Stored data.
==========

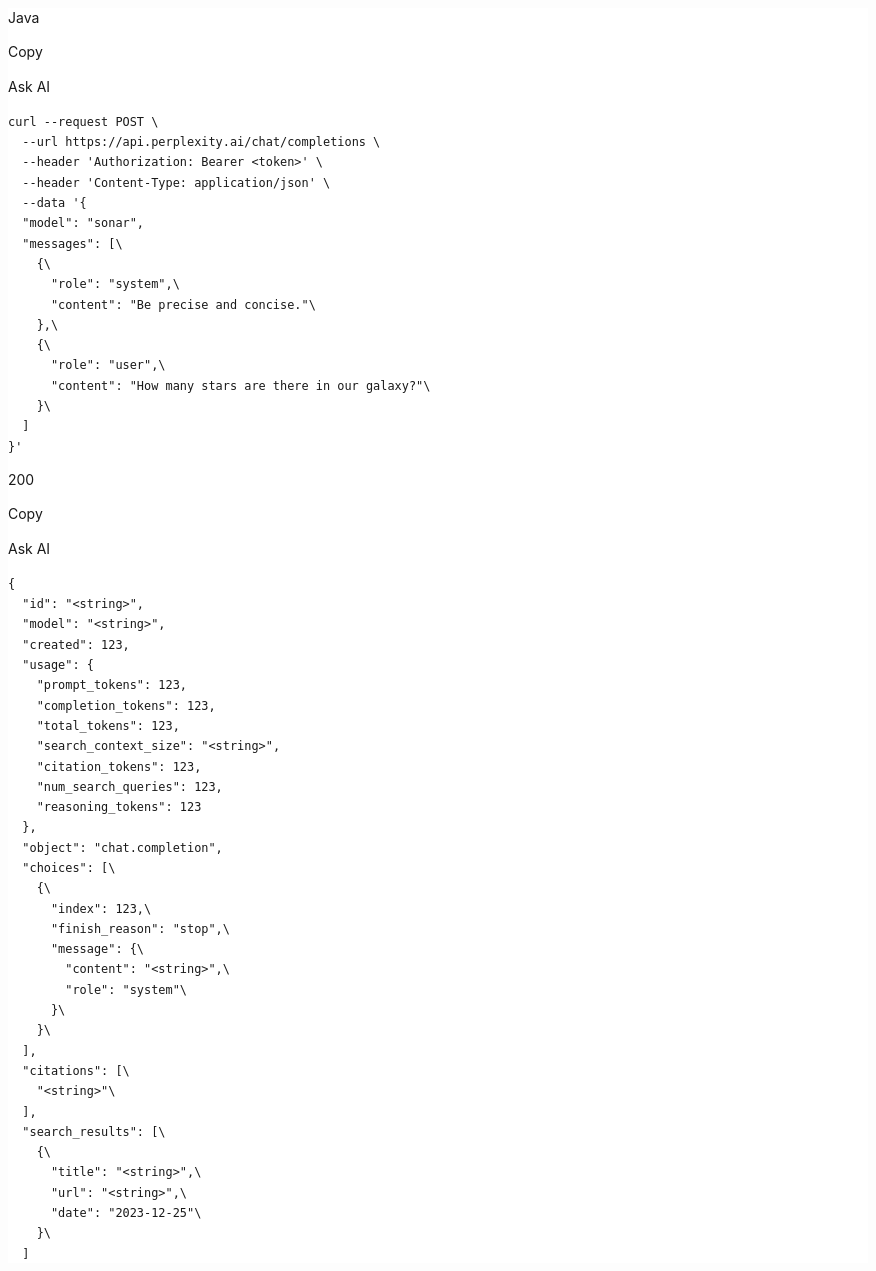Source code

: Java

Copy

Ask AI

```
curl --request POST \
  --url https://api.perplexity.ai/chat/completions \
  --header 'Authorization: Bearer <token>' \
  --header 'Content-Type: application/json' \
  --data '{
  "model": "sonar",
  "messages": [\
    {\
      "role": "system",\
      "content": "Be precise and concise."\
    },\
    {\
      "role": "user",\
      "content": "How many stars are there in our galaxy?"\
    }\
  ]
}'
```

200

Copy

Ask AI

```
{
  "id": "<string>",
  "model": "<string>",
  "created": 123,
  "usage": {
    "prompt_tokens": 123,
    "completion_tokens": 123,
    "total_tokens": 123,
    "search_context_size": "<string>",
    "citation_tokens": 123,
    "num_search_queries": 123,
    "reasoning_tokens": 123
  },
  "object": "chat.completion",
  "choices": [\
    {\
      "index": 123,\
      "finish_reason": "stop",\
      "message": {\
        "content": "<string>",\
        "role": "system"\
      }\
    }\
  ],
  "citations": [\
    "<string>"\
  ],
  "search_results": [\
    {\
      "title": "<string>",\
      "url": "<string>",\
      "date": "2023-12-25"\
    }\
  ]
```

==========

Task.
Return each line of the records above in which the word "string" occurs.

Result for this exercise.
  "id": "<string>",
  "model": "<string>",
    "search_context_size": "<string>",
        "content": "<string>",\
    "<string>"\
      "title": "<string>",\
      "url": "<string>",\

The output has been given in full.